ABOUT THIS TASK: Transcribe all records exactly; omit pictures.

PROVIDED DATA:

————————

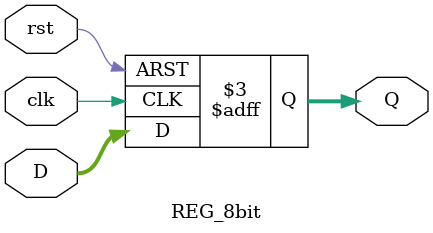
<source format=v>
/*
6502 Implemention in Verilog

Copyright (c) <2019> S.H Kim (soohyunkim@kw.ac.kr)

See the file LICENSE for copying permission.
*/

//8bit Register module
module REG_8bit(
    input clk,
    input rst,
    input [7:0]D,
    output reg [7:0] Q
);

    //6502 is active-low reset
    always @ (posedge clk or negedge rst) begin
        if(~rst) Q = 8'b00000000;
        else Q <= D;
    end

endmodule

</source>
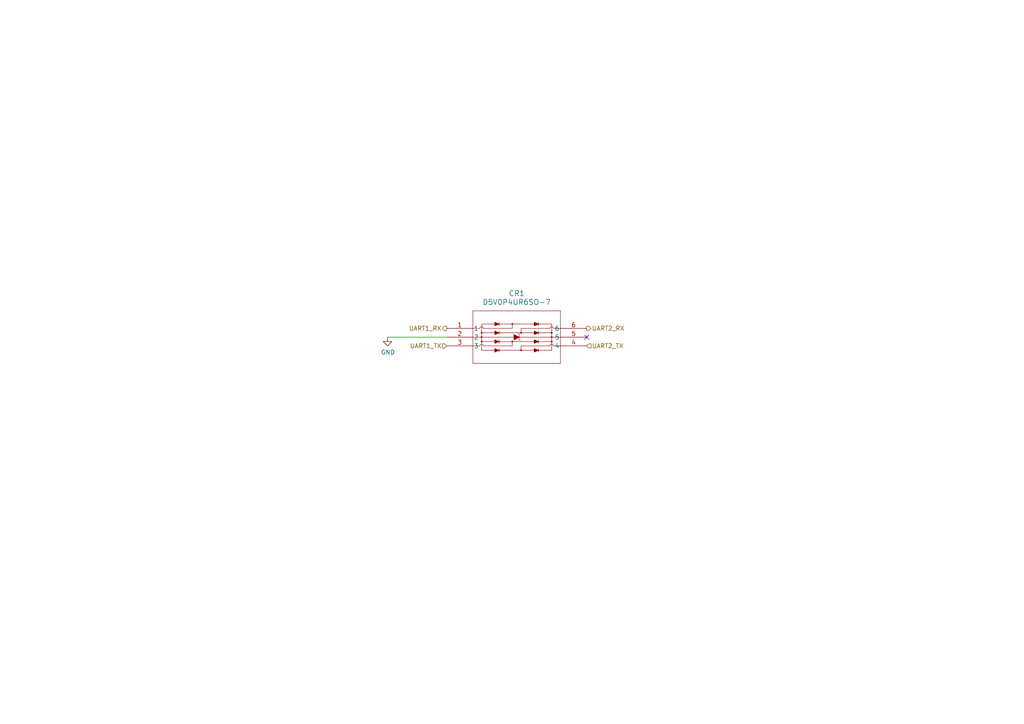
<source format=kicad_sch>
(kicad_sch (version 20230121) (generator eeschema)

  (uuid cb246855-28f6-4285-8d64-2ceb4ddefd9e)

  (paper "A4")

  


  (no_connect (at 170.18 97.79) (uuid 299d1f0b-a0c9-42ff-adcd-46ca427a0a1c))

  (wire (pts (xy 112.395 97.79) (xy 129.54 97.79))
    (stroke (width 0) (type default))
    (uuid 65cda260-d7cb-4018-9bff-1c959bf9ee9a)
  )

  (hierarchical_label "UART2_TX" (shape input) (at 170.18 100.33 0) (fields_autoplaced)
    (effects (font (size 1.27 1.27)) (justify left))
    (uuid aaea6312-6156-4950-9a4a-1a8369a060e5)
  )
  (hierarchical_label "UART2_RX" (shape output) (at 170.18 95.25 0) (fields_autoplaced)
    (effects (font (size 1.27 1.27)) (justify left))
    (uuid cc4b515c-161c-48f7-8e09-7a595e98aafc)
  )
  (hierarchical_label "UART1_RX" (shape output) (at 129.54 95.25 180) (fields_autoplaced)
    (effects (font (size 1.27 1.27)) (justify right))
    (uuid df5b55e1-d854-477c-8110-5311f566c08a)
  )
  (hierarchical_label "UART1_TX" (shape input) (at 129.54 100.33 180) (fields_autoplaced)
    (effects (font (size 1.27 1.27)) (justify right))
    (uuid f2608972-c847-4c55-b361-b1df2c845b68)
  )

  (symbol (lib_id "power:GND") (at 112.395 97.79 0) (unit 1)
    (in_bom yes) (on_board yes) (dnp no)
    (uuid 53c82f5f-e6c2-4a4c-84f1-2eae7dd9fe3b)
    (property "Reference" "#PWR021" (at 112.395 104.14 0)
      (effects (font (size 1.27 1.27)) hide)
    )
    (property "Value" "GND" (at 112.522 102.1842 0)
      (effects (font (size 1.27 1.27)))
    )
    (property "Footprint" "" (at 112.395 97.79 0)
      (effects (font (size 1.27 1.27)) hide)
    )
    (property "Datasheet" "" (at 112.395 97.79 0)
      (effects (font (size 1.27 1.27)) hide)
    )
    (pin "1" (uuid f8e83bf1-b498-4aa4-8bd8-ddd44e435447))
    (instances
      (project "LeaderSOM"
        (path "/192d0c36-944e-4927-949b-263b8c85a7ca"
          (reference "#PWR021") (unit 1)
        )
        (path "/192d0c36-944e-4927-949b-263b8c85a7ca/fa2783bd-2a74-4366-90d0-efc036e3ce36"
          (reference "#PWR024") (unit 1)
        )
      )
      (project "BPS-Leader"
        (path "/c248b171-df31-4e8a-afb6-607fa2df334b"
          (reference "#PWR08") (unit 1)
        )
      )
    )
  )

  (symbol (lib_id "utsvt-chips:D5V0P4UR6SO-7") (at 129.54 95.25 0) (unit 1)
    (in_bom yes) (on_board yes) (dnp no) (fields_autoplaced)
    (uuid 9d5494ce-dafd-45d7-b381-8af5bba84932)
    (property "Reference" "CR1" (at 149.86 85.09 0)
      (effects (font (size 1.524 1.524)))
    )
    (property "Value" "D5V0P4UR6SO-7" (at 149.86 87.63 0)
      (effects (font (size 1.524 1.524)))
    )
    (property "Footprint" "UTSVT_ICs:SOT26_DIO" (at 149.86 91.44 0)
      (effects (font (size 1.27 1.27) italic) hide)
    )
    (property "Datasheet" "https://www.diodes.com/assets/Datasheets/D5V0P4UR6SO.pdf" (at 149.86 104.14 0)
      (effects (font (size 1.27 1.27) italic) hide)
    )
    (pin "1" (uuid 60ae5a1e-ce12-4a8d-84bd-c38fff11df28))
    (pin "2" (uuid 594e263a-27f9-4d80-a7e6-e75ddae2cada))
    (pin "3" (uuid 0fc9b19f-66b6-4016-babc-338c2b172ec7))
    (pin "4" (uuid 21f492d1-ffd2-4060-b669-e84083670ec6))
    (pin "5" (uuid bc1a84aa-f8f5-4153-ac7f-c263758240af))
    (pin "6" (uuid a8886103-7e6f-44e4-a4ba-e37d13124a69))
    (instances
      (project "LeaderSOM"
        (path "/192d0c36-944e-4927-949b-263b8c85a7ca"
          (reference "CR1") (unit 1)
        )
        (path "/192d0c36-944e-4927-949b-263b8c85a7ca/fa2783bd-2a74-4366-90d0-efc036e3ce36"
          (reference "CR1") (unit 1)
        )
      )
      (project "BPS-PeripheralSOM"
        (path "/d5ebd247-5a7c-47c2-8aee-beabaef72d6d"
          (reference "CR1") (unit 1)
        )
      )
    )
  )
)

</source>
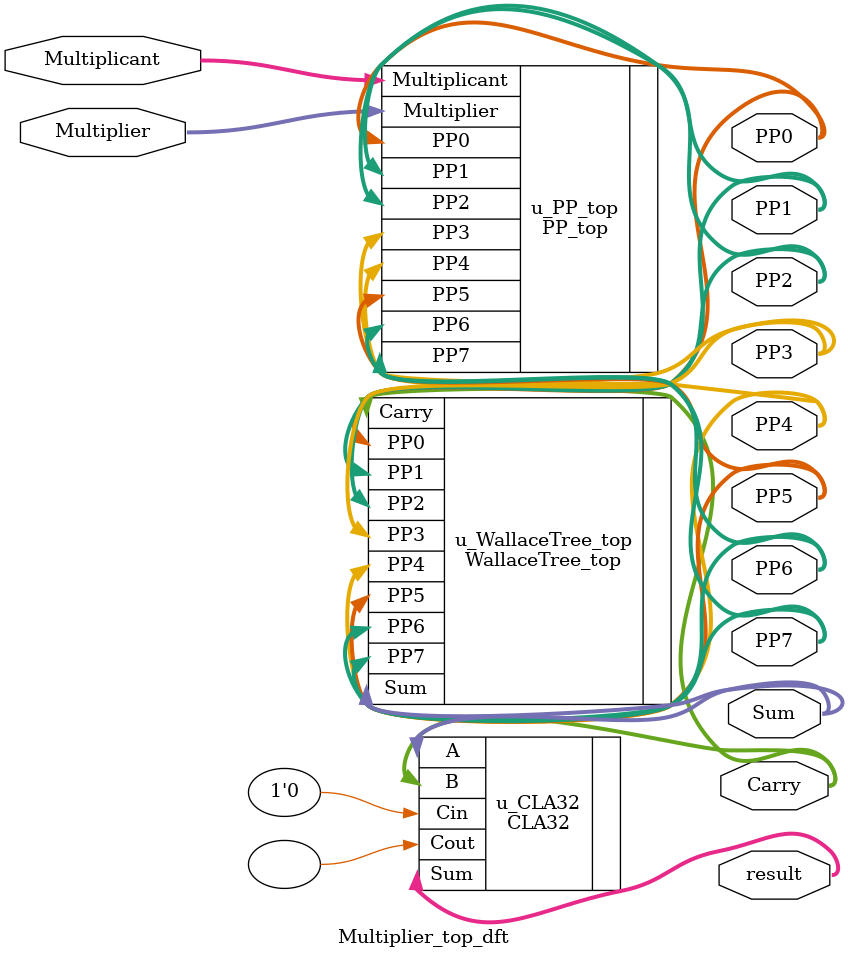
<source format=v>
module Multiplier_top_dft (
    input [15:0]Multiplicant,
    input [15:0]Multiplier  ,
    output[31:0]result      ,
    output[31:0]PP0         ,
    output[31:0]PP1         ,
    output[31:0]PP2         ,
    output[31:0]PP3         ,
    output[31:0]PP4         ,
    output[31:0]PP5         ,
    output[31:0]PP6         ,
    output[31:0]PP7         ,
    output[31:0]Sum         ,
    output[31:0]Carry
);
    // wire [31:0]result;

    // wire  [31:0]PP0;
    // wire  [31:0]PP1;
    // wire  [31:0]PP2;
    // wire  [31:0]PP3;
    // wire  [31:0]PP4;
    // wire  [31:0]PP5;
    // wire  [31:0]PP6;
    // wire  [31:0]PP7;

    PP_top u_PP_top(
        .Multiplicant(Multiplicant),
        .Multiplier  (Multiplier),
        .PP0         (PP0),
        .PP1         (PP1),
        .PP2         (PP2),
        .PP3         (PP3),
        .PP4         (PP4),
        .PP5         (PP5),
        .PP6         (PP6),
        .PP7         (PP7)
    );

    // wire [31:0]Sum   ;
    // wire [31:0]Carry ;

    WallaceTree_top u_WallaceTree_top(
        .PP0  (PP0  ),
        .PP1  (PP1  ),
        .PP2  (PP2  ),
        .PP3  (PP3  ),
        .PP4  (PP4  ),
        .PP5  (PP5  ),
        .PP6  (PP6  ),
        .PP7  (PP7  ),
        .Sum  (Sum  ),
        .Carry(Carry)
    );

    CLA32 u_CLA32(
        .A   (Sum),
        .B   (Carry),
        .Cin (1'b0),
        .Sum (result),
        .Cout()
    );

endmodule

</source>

————————

THE ANSWER:
<source format=v>
/*
6502 Implemention in Verilog

Copyright (c) <2019> S.H Kim (soohyunkim@kw.ac.kr)

See the file LICENSE for copying permission.
*/

//8bit Register module
module REG_8bit(
    input clk,
    input rst,
    input [7:0]D,
    output reg [7:0] Q
);

    //6502 is active-low reset
    always @ (posedge clk or negedge rst) begin
        if(~rst) Q = 8'b00000000;
        else Q <= D;
    end

endmodule

</source>
<source format=kicad_sch>
(kicad_sch (version 20230121) (generator eeschema)

  (uuid cb246855-28f6-4285-8d64-2ceb4ddefd9e)

  (paper "A4")

  


  (no_connect (at 170.18 97.79) (uuid 299d1f0b-a0c9-42ff-adcd-46ca427a0a1c))

  (wire (pts (xy 112.395 97.79) (xy 129.54 97.79))
    (stroke (width 0) (type default))
    (uuid 65cda260-d7cb-4018-9bff-1c959bf9ee9a)
  )

  (hierarchical_label "UART2_TX" (shape input) (at 170.18 100.33 0) (fields_autoplaced)
    (effects (font (size 1.27 1.27)) (justify left))
    (uuid aaea6312-6156-4950-9a4a-1a8369a060e5)
  )
  (hierarchical_label "UART2_RX" (shape output) (at 170.18 95.25 0) (fields_autoplaced)
    (effects (font (size 1.27 1.27)) (justify left))
    (uuid cc4b515c-161c-48f7-8e09-7a595e98aafc)
  )
  (hierarchical_label "UART1_RX" (shape output) (at 129.54 95.25 180) (fields_autoplaced)
    (effects (font (size 1.27 1.27)) (justify right))
    (uuid df5b55e1-d854-477c-8110-5311f566c08a)
  )
  (hierarchical_label "UART1_TX" (shape input) (at 129.54 100.33 180) (fields_autoplaced)
    (effects (font (size 1.27 1.27)) (justify right))
    (uuid f2608972-c847-4c55-b361-b1df2c845b68)
  )

  (symbol (lib_id "power:GND") (at 112.395 97.79 0) (unit 1)
    (in_bom yes) (on_board yes) (dnp no)
    (uuid 53c82f5f-e6c2-4a4c-84f1-2eae7dd9fe3b)
    (property "Reference" "#PWR021" (at 112.395 104.14 0)
      (effects (font (size 1.27 1.27)) hide)
    )
    (property "Value" "GND" (at 112.522 102.1842 0)
      (effects (font (size 1.27 1.27)))
    )
    (property "Footprint" "" (at 112.395 97.79 0)
      (effects (font (size 1.27 1.27)) hide)
    )
    (property "Datasheet" "" (at 112.395 97.79 0)
      (effects (font (size 1.27 1.27)) hide)
    )
    (pin "1" (uuid f8e83bf1-b498-4aa4-8bd8-ddd44e435447))
    (instances
      (project "LeaderSOM"
        (path "/192d0c36-944e-4927-949b-263b8c85a7ca"
          (reference "#PWR021") (unit 1)
        )
        (path "/192d0c36-944e-4927-949b-263b8c85a7ca/fa2783bd-2a74-4366-90d0-efc036e3ce36"
          (reference "#PWR024") (unit 1)
        )
      )
      (project "BPS-Leader"
        (path "/c248b171-df31-4e8a-afb6-607fa2df334b"
          (reference "#PWR08") (unit 1)
        )
      )
    )
  )

  (symbol (lib_id "utsvt-chips:D5V0P4UR6SO-7") (at 129.54 95.25 0) (unit 1)
    (in_bom yes) (on_board yes) (dnp no) (fields_autoplaced)
    (uuid 9d5494ce-dafd-45d7-b381-8af5bba84932)
    (property "Reference" "CR1" (at 149.86 85.09 0)
      (effects (font (size 1.524 1.524)))
    )
    (property "Value" "D5V0P4UR6SO-7" (at 149.86 87.63 0)
      (effects (font (size 1.524 1.524)))
    )
    (property "Footprint" "UTSVT_ICs:SOT26_DIO" (at 149.86 91.44 0)
      (effects (font (size 1.27 1.27) italic) hide)
    )
    (property "Datasheet" "https://www.diodes.com/assets/Datasheets/D5V0P4UR6SO.pdf" (at 149.86 104.14 0)
      (effects (font (size 1.27 1.27) italic) hide)
    )
    (pin "1" (uuid 60ae5a1e-ce12-4a8d-84bd-c38fff11df28))
    (pin "2" (uuid 594e263a-27f9-4d80-a7e6-e75ddae2cada))
    (pin "3" (uuid 0fc9b19f-66b6-4016-babc-338c2b172ec7))
    (pin "4" (uuid 21f492d1-ffd2-4060-b669-e84083670ec6))
    (pin "5" (uuid bc1a84aa-f8f5-4153-ac7f-c263758240af))
    (pin "6" (uuid a8886103-7e6f-44e4-a4ba-e37d13124a69))
    (instances
      (project "LeaderSOM"
        (path "/192d0c36-944e-4927-949b-263b8c85a7ca"
          (reference "CR1") (unit 1)
        )
        (path "/192d0c36-944e-4927-949b-263b8c85a7ca/fa2783bd-2a74-4366-90d0-efc036e3ce36"
          (reference "CR1") (unit 1)
        )
      )
      (project "BPS-PeripheralSOM"
        (path "/d5ebd247-5a7c-47c2-8aee-beabaef72d6d"
          (reference "CR1") (unit 1)
        )
      )
    )
  )
)

</source>
<source format=v>
module Multiplier_top_dft (
    input [15:0]Multiplicant,
    input [15:0]Multiplier  ,
    output[31:0]result      ,
    output[31:0]PP0         ,
    output[31:0]PP1         ,
    output[31:0]PP2         ,
    output[31:0]PP3         ,
    output[31:0]PP4         ,
    output[31:0]PP5         ,
    output[31:0]PP6         ,
    output[31:0]PP7         ,
    output[31:0]Sum         ,
    output[31:0]Carry
);
    // wire [31:0]result;

    // wire  [31:0]PP0;
    // wire  [31:0]PP1;
    // wire  [31:0]PP2;
    // wire  [31:0]PP3;
    // wire  [31:0]PP4;
    // wire  [31:0]PP5;
    // wire  [31:0]PP6;
    // wire  [31:0]PP7;

    PP_top u_PP_top(
        .Multiplicant(Multiplicant),
        .Multiplier  (Multiplier),
        .PP0         (PP0),
        .PP1         (PP1),
        .PP2         (PP2),
        .PP3         (PP3),
        .PP4         (PP4),
        .PP5         (PP5),
        .PP6         (PP6),
        .PP7         (PP7)
    );

    // wire [31:0]Sum   ;
    // wire [31:0]Carry ;

    WallaceTree_top u_WallaceTree_top(
        .PP0  (PP0  ),
        .PP1  (PP1  ),
        .PP2  (PP2  ),
        .PP3  (PP3  ),
        .PP4  (PP4  ),
        .PP5  (PP5  ),
        .PP6  (PP6  ),
        .PP7  (PP7  ),
        .Sum  (Sum  ),
        .Carry(Carry)
    );

    CLA32 u_CLA32(
        .A   (Sum),
        .B   (Carry),
        .Cin (1'b0),
        .Sum (result),
        .Cout()
    );

endmodule

</source>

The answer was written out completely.